Citizens Advice Scotland (CAS) said strict rules, brought in by the Department for Work and Pensions, were hitting the poorest hardest, as many do not have broadband.
The UK government insists that people spend 35 hours a week looking for paid work in order to claim Jobseekers’ Allowance (JSA).
CAS said growing numbers of claimants were being told they must look online by job-centre advisers. Those who fail to do this have suffered sanctions, such as being stripped of JSA for two weeks.
Sarah Beattie-Smith, for CAS, said: “The internet has transformed our lives. But there remains a significant number of people who aren’t online – either because they can’t access the internet, or because they don’t have the skills.
“Two-thirds of the lowest-income households in Glasgow, for example, don’t have home broadband. The government’s digital strategy forces claimants to apply for their benefits online – regardless of whether they have reliable internet access or the skills and abilities to use it.
“The same is true of unemployed people. In order to qualify for Jobseekers Allowance, you are now expected to only apply for jobs online. And if you apply instead for jobs in writing or face-to-face, for instance by responding to a card in a shop window, you can be penalised for not using a computer.”
CAS wants the UK government to issue guidance to advisers that claimants do not have to look online for work, but simply show they are looking.
“People who are entitled to benefits should be able to access them in a way which suits their needs, resources and capabilities,” Ms Beattie-Smith said.
The UK government launched its digital strategy in August, covering jobseeking and claiming benefits. It expects 80 per cent of benefits applications to be completed online by 2017.
The Scottish Household Survey of 2009-10 estimated a third of homes in Scotland do not have internet access, rising to almost half in homes with less than £15,000 income.
According to Ofcom, as few as 60 per cent of homes in Glasgow have broadband, much lower than most UK cities.
From October, around 700,000 Scottish households will have to apply for universal credit online.
Citizens’ Advice Bureaux in Scotland helped 19,463 people fill in benefit forms last year, increasingly because of problems with doing so online.
Despite this, the government insisted options are available for people to access the internet, even if they do not have it at home. A Department for Work and Pensions spokeswoman said: “It makes sense that our services are designed to prepare people for the world of work.

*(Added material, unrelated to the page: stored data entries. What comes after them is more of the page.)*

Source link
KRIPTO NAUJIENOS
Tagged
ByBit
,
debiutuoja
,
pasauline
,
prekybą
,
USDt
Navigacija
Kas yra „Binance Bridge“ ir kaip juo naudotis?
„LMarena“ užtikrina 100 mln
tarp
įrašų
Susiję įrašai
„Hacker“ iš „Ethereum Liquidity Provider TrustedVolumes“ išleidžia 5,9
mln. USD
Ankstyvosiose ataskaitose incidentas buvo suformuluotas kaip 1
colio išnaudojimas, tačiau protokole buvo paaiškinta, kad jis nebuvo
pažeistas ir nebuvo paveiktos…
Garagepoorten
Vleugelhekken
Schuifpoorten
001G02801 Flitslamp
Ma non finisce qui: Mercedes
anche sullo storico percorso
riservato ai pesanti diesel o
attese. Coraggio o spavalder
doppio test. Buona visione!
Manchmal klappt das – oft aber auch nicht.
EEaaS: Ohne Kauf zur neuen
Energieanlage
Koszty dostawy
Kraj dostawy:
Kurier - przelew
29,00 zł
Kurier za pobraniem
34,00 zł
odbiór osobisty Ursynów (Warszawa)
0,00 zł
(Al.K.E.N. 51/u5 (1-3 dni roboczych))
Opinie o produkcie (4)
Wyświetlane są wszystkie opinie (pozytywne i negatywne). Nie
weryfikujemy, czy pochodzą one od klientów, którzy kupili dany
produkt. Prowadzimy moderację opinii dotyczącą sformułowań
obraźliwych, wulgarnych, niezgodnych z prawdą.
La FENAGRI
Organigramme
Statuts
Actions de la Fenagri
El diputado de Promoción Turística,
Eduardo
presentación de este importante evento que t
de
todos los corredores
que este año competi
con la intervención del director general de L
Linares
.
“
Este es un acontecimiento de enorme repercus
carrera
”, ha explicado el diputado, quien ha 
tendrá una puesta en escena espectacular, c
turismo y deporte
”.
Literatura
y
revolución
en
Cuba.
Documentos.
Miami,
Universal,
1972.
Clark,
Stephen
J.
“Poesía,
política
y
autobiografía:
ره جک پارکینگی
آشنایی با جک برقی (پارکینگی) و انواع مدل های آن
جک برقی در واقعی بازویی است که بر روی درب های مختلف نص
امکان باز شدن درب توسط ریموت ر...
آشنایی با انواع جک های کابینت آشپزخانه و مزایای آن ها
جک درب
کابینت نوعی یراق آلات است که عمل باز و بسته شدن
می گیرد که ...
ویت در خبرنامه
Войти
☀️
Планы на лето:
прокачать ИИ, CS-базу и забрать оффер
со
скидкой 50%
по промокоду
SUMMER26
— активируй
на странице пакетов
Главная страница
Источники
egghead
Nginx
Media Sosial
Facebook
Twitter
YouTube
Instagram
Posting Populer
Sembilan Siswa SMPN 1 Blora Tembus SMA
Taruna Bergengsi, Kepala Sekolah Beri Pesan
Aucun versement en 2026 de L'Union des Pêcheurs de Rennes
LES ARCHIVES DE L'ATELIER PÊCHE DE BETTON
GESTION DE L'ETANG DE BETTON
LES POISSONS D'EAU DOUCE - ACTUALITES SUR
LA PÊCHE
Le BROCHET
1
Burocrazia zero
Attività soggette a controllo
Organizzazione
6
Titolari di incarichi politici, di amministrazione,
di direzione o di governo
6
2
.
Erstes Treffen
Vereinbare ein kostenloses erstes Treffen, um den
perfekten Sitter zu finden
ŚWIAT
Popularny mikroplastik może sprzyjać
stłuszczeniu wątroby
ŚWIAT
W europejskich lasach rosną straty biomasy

“Around 78 per cent of working-age claimants already use the internet – 48 per cent of those say they log on every day, many to search for jobs. We’ve always recognised some will need extra support to access the internet and so, in preparing for Universal Credit, we are working with local authorities and services to determine who will need extra help – be it money advice services, face-to-face support or help to get online – and how best to deliver it.”